Текст:
Наступившее в Полтавской губернии спокойствие в июле было нарушено появлением какой-то банды из Киевской губернии. В последней происходили какие-то бои населения или оставшихся большевистских частей с немцами. Одна банда переправилась около Рудакова через Днепр, напала на сахарный завод в селе Старом и избила бывший там немецкий пост, а затем двинулась на Переяслав. Состав банды остался невыясненным; говорили, что ядро ее составляют офицеры, борющиеся против немцев и пробирающиеся в Великороссию, и что к ним пристали толпы грабителей; сила банды определялась молвой в одну-две тысячи человек с орудиями и пулеметами. Весть о приближении банды распространилась в городе вечером 20 июля; говорили, что против нее выступит весь немецкий гарнизон города (кажется, всего одна рота) и вся милиция; горожане стали бояться нового нашествия грабителей из сел. Однако, гарнизон остался в городе, и за бандой гонялись милиция и части, высланные из Киева и Золотоноши, которым и удалось вскоре рассеять ее. Через два дня, 23 июля, в городе была еще большая тревога: говорили о приближении новой большой банды, и немцы стали принимать меры к обороне города: рыли укрепления, выставили пулеметы и проч. На счастье эта тревога оказалась ложной; никакой новой банды не было, а тревогу поднял «повитовий староста» (по старой терминологии — уездный исправник), штабс-капитан Кривошеев, получивший запоздалую телеграмму о старой банде и вообразивший, что появилась новая. У нас на Пидворках тревога усугублялась тем, что для обороны города предполагалось воспользоваться долиной реки Трубежа, причем мы оказывались впереди этой линии, в сфере огня обеих сторон; поэтому оба раза возбуждался вопрос об уходе на ночь, в город, к знакомым, но оба раза мы оставались у себя и спали прекрасно.
Жизнь на Пидворках была томительно однообразна и скучна: особенно тяжелы были вечера вследствие недостатка [480] освещения: электричество было только в городе, а нам приходилось жечь керосин и свечи. В продаже их почти вовсе не было, а потому приходилось поздно зажигать, жечь лишь одну тусклую лампу, при которой трудно было читать, и ложиться возможно раньше: в десятом часу. Путь от города до нас не освещался вовсе, а потому в темные вечера он становился неуютным, а при лужах и грязи — совсем неприятным; но и днем необходимость тащиться всегда полверсты до города, по плотине и мосту, была надоедлива; дом на Пидворках стоял на сыром месте и сам был сырой. Все это заставило с весны искать другой квартиры в самом городе; но несмотря на содействие жидов-фахторов, найти приличную квартиру долго не удавалось, и только в начале августа И. В. удалось нанять квартиру, освободившуюся вследствие смерти домовладельца. Квартира эта оказалась слишком малой, чтобы и мы могли в ней поместиться, и нам пришлось искать себе отдельное помещение. Мы уже неоднократно предлагали поселиться отдельно, чтобы облегчить нахождение квартиры, но наши предложения откланялись; теперь же приходилось наскоро искать себе квартиру или комнату. Наше положение затруднялось тем, что у нас не было ни мебели, ни посуды; не было и прислуги, так как наша горничная Таня в начале июня уехала по болезни в Киев, где, как потом сказалось, она устроила себе выкидыш; нам поэтому было желательно найти меблированные комнаты со столом. Вполне удобные две или три комнаты мы нашли в доме Гутковской, соседнем с новой квартирой И. В., — но комнаты были менее удобные, да кроме того мы очень стесняли бы хозяйку, которая неохотно бралась довольствовать нас, а затем и вовсе могла отказаться от этого.
Во время этих поисков мы как-то попали под грозовой ливень; вероятно, вследствие этого у меня явилась простуда с сильной лихорадкой; в это время во всей округе свирепствовала злокачественная инфлюэнца, называемая испанской болезнью, поэтому призванный врач заарестовал меня дома на несколько дней; простуда вскоре прошла, но врач нашел у меня старый бронхит в легком; о существовании бронхита я и не подозревал.
На этом рукопись обрывается (Сост.).

Выдержки из материала:

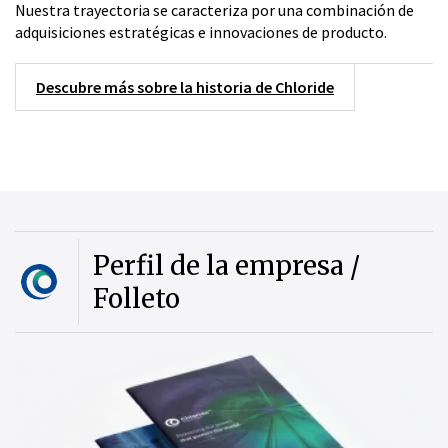
Nuestra trayectoria se caracteriza por una combinación de
adquisiciones estratégicas e innovaciones de producto.
Descubre más sobre la historia de Chloride
Perfil de la empresa /
Folleto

Задание:
Верните дословно часть текста, начав с места со словами «Во время этих» и остановившись после слов «рукопись обрывается (Сост.).».

Выполненное задание:
Во время этих поисков мы как-то попали под грозовой ливень; вероятно, вследствие этого у меня явилась простуда с сильной лихорадкой; в это время во всей округе свирепствовала злокачественная инфлюэнца, называемая испанской болезнью, поэтому призванный врач заарестовал меня дома на несколько дней; простуда вскоре прошла, но врач нашел у меня старый бронхит в легком; о существовании бронхита я и не подозревал.
На этом рукопись обрывается (Сост.).